For the past several years my nightly web surfing consisted of visiting the following websites:
- Shawnblanc.net, a blog about Apple, tech, and design.
- Marco.org, a blog about iOS app development and tech
- Loopinsight.com, a blog about Apple, iOS app development, and tech
- The Verge, a site about all things tech and pop culture
Here’s the thing: I am involved in a lot of creative environments, film and fiction writing being foremost. But iOS app development has never been one of them. Yet every night I would spend time looking at all these tech sites unrelated to both my job and the projects I did on the side.
I knew these things were outside of my regular sphere, but I shrugged it off as a guilty indulgence. I do find the Apple/tech world intriguing so after a while I just went with it. I would listen to podcasts like Accidental Tech Podcast, which is all about development. I would sketch app ideas and even considered learning how to code apps. But in the end it was just a side hobby. Actually, not really a hobby. More like a vague interest.

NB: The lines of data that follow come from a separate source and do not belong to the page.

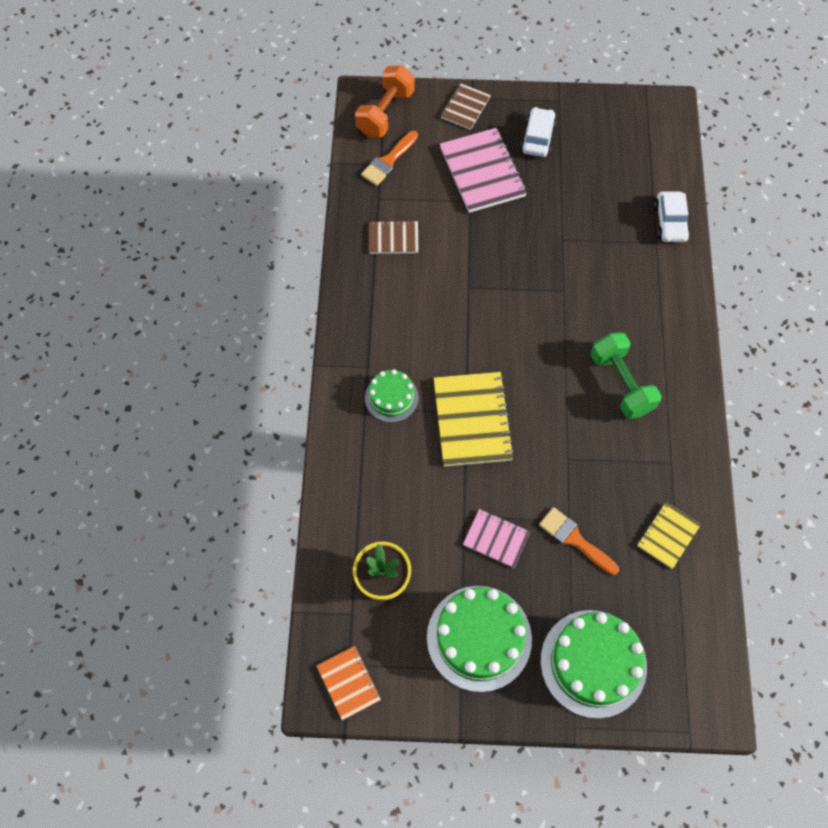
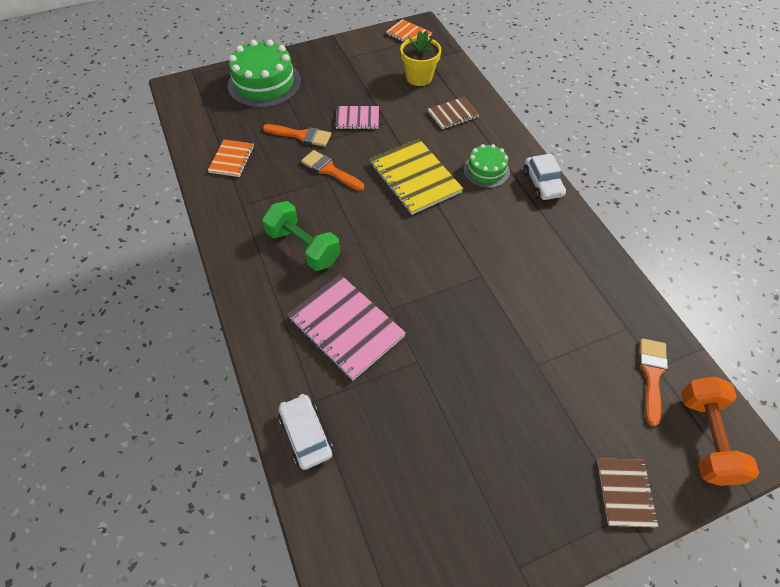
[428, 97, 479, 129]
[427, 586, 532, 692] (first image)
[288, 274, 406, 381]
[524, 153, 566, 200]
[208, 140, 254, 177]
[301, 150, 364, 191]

At the start of 2015, I decided to change things up. What if I spent my time reading websites that wrote about the things I’m directly involved in? It’s only been a couple months into this experiment and I am loving it.
Here are a few sites I’m trying out:
- Fifty Foot Shadows, thoughts on life and photography
- Analog Senses, thoughts on life and photography
- Prolost, thoughts on and products for film
- The Dissolve, film editorials and reviews—great content here!
- Jamie Todd Rubin, the writing life
- Janice Hardy’s Fiction University, consistently insightful writing advice
- Backchannel, a new addition with well-written, in-depth tech articles
- Suggestion of Motion, in-depth articles about film, specifically the Panasonic GH4, which I own
- Garrett Koepke’s blog—my brother is writing some great stuff about travel, with beautiful photographs
- The Music Bed Community—at first just a stock music site, TMB have become so much more
This is a longer list than I used to check, but that is offset by the fact that they post less frequently. Instead the pieces are more focused on really thinking about a topic. It’s a slower pace that I’ve come to appreciate. And yes, there is still a tech website on there. That’s because Steven Levy writes some of most insightful, engaging, and well-written articles about tech I’ve found.
After just a couple months of changing the websites I read, I’m already feeling a difference. Reading Fifty Foot Shadows and Analog Senses has inspired me to get a film camera and try my hand at slower paced, more focused photography. The editorials by The Dissolve and Stu’s writing at Prolost is helping me be more thoughtful about my filmmaking—a category to which I’m excited to add The Music Bed.
The point is, I’m reading good writing about the topics I daily interact with. The content is encouraging and inspiring me in the things that I create, and I’m really thankful that I made the change.